Selected text:
▼

Rachel Luppens: How did you become involved with Bur Oak Land Trust?

Elisabeth Swain: I came into contact with Bur Oak Land Trust while looking for volunteer opportunities for graduates of the Iowa Master Naturalist Program. Bur Oak made it easy to volunteer. People need to feel invested. If they get involved, feel valued, and see the fruits of their labor, they’ll become active conservation advocates. That’s the whole point.

Jeff Klahn: I am interested in Bur Oak, and Elisabeth is as well, because it can act in several ways. One of the primary ones is simply to preserve land as a unit … As far as conservation, this has limited political leverage. The major political leverage comes from education.
When you provide opportunities for people working on the land with each other, that’s what really builds team spirit and where people really learn what they can do. That’s where organizations like Bur Oak Land Trust come in and do a great job. That is why I have been
keen on them.


RL: Why do you donate to Bur Oak Land Trust and what inspired you to give your last gift?

▲

Data excerpt:
▼

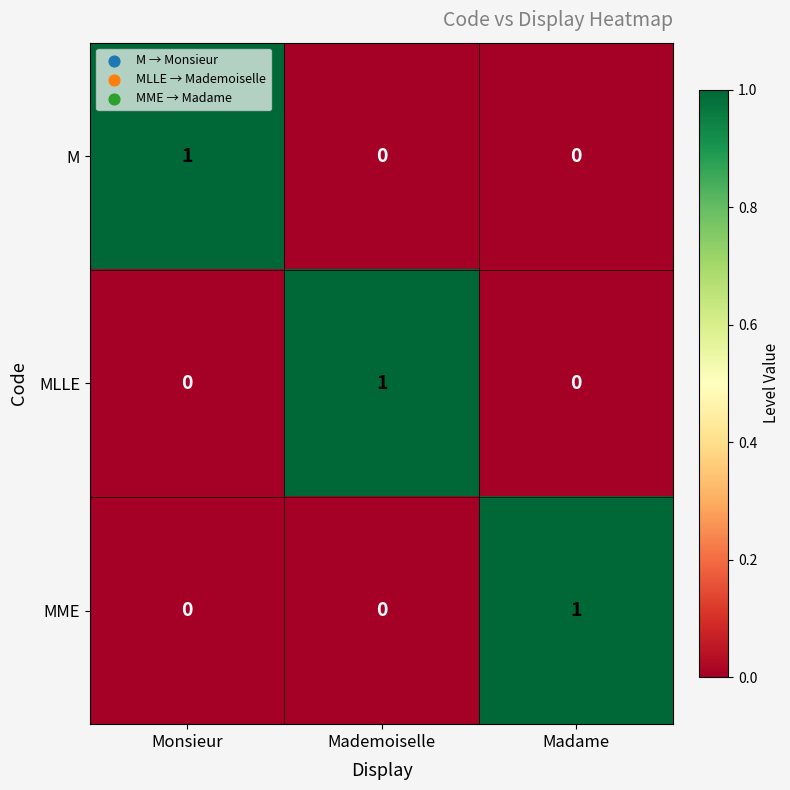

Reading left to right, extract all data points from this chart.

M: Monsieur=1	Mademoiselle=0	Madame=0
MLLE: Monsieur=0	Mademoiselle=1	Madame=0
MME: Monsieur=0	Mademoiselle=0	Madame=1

▲

Task list:
A. Copy the Bur Oak Land Trust interview from "Elisabeth Swain: I" to "comes from education.", swapping "political leverage" for "political influence".
B. Write the next part of the Bur Oak Land Trust interview, picking up after its final line.
The lines have no connection to the Bur Oak Land Trust interview.

Task-by-task answers:
A.
Elisabeth Swain: I came into contact with Bur Oak Land Trust while looking for volunteer opportunities for graduates of the Iowa Master Naturalist Program. Bur Oak made it easy to volunteer. People need to feel invested. If they get involved, feel valued, and see the fruits of their labor, they’ll become active conservation advocates. That’s the whole point.

Jeff Klahn: I am interested in Bur Oak, and Elisabeth is as well, because it can act in several ways. One of the primary ones is simply to preserve land as a unit … As far as conservation, this has limited political influence. The major political influence comes from education.

B.
JK: We both want to work with local organizations in which we can take part. It is fine to ship money all over the world to protect primates in southeast Asia or giraffes in Africa, but we are not in Africa. We are in Iowa and we want to do something for Iowa, partly because we live here. It’s really nice to be able to have properties to walk around and see things, take pictures. For my part, I am an insect person. I am trying to make a census of the insect species on the Bur Oak properties and see what we have. So that’s something to do. Both of our personal involvement is because Iowa is the state most severely impacted by human activity … It has lost an enormous amount of habitat. We want to do our part to counteract that.

ES: And the habitat in Iowa that has escaped the plow is amazing. I had a come-to-Jesus experience at Sheeder Prairie, a tiny 10-acre pocket of prairie near Guthrie Center. In a single square yard, there were nearly 40 species. It was amazing to see that, juxtaposed as
it was against all the cropland around it. You had this intricate lace of all these beautiful flowers and greenery and then you had the cropland. It was such a contrast that it really drove home the point that the prairies that Iowa has are a priceless treasure, and the importance of conserving the one tenth of one percent of the original prairies that remain.

RL: What do you hope your support accomplishes?

JK: We want to see more land preserved, and more people experiencing it and being impacted by the experience. It comes down to three things: education, education and education.

RL: What do you wish people knew about conservation?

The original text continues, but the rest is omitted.